For years, experts have been trying to beat it into companies’ and individuals’ brains that cyberattacks can happen to literally anyone, and the Twitter hack from July is Exhibit A for this argument. A dozen celebrities had their Twitter accounts hijacked after hackers gained access to Twitter’s own system using a sophisticated social engineering attack, according to cyber analytics firm CyberCube. Estimates suggest that more than $100,000 was lost by people sending bitcoins in response to fake messages from celebrities offering to double their money.
This hack was made that much easier due to the situation that was brought on by the coronavirus pandemic. Darren Thomson, head of cyber security strategy for CyberCube, spends a lot of time on the dark web pretending to be a criminal and talking to cybercriminals, and he says that the rumour on the forums is that the attack was made partly easier because Twitter employees are working from home and therefore not complying or being subjected to the same degree of governance and compliance as perhaps they would be if they were in their offices.
However, the Twitter hack is also the result of several other trends in cybercrime coalescing into one event.
“For a while now, we’ve seen a trend towards the idea of socially engineering attacks, so using social engineering techniques – impersonation being one of them – to fool people online into doing things they shouldn’t do,” said Thomson. “This [hack] is a clever, if not sophisticated, way of doing that.”
The second trend at work in the Twitter incident is the exploitation of the fact that people use social media today for things the platforms shouldn’t be used for, such as communicating valuable personal information.
“One of our pieces of advice coming out of this is, do not use social media to conduct any of your financial transactions,” said Thomson. “This is an example of people being compelled to send bitcoins to bitcoin wallets via social media. That’s just a bad idea, but there are plenty of people in the world that don’t see that, so we expect that trend to continue.”
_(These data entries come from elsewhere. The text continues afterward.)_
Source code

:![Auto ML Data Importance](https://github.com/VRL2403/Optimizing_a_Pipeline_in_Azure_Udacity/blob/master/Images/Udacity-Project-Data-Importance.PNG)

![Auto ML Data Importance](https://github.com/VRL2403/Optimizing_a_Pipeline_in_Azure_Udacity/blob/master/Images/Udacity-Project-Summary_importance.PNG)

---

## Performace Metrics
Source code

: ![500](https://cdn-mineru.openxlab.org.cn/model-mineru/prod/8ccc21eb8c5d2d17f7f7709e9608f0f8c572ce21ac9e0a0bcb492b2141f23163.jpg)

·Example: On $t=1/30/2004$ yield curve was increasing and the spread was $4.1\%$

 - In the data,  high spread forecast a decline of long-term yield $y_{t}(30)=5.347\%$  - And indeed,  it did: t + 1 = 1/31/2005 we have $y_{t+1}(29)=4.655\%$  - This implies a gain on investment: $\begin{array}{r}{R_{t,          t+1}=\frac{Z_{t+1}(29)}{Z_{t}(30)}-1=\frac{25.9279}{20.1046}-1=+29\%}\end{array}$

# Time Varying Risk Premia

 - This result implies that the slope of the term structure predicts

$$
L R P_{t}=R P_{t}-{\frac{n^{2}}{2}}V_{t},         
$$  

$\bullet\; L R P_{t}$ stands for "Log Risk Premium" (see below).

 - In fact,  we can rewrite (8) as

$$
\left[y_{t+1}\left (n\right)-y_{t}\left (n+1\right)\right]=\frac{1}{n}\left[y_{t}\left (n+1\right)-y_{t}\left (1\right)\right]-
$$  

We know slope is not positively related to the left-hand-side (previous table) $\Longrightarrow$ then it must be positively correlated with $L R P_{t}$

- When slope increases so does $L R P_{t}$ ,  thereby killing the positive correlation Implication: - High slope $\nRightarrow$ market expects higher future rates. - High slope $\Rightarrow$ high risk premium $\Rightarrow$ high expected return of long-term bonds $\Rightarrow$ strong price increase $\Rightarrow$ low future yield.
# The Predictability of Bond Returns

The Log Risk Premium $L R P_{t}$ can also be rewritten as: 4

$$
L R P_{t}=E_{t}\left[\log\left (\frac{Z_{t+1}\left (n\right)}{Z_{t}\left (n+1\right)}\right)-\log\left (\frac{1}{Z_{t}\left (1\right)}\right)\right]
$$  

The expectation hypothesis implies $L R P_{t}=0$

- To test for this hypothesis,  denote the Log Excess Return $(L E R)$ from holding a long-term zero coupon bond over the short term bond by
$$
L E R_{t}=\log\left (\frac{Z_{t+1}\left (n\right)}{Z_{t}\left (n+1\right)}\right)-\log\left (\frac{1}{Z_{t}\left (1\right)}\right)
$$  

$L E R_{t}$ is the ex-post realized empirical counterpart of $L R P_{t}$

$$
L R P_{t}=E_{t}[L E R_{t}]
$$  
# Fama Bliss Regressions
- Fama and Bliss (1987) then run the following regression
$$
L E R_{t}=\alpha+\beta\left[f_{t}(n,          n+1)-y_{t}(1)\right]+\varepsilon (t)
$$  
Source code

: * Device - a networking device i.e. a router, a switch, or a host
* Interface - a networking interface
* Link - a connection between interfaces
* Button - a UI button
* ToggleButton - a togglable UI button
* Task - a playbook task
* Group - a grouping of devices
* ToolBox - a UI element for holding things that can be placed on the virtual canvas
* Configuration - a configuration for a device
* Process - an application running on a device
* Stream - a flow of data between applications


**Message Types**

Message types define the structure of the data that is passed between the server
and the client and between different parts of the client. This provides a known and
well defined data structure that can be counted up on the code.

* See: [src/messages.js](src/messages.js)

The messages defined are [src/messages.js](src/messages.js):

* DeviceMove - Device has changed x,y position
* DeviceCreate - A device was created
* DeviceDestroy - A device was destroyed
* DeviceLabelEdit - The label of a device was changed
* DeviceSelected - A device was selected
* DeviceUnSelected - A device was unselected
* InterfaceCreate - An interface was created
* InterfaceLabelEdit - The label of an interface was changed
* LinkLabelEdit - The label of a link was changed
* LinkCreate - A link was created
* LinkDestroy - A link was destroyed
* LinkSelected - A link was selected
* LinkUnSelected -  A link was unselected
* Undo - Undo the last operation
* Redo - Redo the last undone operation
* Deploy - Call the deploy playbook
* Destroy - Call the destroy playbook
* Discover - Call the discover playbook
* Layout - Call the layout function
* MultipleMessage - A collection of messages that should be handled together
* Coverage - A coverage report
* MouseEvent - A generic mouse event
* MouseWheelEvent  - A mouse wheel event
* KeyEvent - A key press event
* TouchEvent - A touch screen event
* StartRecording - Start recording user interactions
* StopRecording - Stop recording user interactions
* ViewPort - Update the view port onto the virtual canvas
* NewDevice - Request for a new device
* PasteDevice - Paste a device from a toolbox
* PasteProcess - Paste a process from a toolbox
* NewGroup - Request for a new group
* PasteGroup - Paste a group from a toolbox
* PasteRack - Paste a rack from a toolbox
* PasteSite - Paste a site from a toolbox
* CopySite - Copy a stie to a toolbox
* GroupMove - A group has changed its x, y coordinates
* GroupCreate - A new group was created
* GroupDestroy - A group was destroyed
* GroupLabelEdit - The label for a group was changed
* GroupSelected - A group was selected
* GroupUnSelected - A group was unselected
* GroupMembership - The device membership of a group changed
Social media is, after all for many people an important channel where they get their news, connect with colleagues and friends, and, sometimes, spend an unhealthy amount of their time. Meanwhile, there’s also been an increase in the use of social media as a result of people being locked down during the coronavirus-related shutdowns.This has laid the groundwork for criminals to be able to successfully trick people into sharing data or access they shouldn’t be sharing.
The Twitter hack isn’t the only cyber incident that has come out of the pandemic. In fact, Thomson noted that there has been an increase in just about every facet of cybercrime that CyberCube tracks, such as malware infections, phishing, and others. The firm estimates that there has been around a 30% uptick year-on-year in all the subcategories of risk since the beginning of the pandemic.Moreover, that increase has been roughly double what CyberCube would normally expect to see year-on-year.
Companies especially need to be vigilant in this high-risk cyber environment, especially as one particularly costly component of cyberattacks has likewise evolved in the past year.
“The trend is now that cyber criminals have realized that demanding a ransom of a consumer valued at $300 to $1,000 is hard work when compared to putting in a bit more effort … and holding a corporation ransom as opposed to an individual,” said Thomson.